• Requirement
Every record that follows should be copied exactly. No picture belongs in the copy.

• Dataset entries
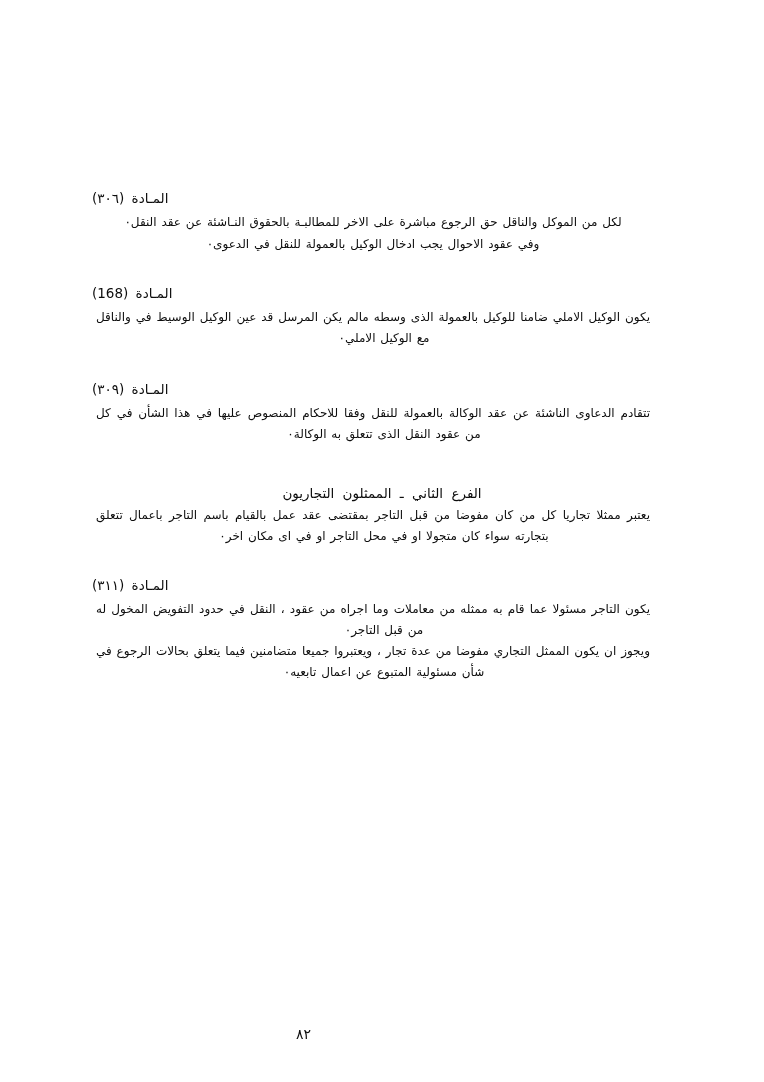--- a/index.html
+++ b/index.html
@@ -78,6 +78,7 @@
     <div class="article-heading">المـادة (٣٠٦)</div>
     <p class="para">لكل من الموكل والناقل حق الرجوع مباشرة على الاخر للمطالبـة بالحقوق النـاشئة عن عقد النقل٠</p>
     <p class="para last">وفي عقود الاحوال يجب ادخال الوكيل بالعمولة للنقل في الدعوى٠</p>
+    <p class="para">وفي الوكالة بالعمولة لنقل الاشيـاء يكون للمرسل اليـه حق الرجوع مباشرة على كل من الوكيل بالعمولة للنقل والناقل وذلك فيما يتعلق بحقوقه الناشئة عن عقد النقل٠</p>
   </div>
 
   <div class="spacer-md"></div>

• The answer
--- a/index.html
+++ b/index.html
@@ -78,6 +78,7 @@
     <div class="article-heading">المـادة (٣٠٦)</div>
     <p class="para">لكل من الموكل والناقل حق الرجوع مباشرة على الاخر للمطالبـة بالحقوق النـاشئة عن عقد النقل٠</p>
     <p class="para last">وفي عقود الاحوال يجب ادخال الوكيل بالعمولة للنقل في الدعوى٠</p>
+    <p class="para">وفي الوكالة بالعمولة لنقل الاشيـاء يكون للمرسل اليـه حق الرجوع مباشرة على كل من الوكيل بالعمولة للنقل والناقل وذلك فيما يتعلق بحقوقه الناشئة عن عقد النقل٠</p>
   </div>
 
   <div class="spacer-md"></div>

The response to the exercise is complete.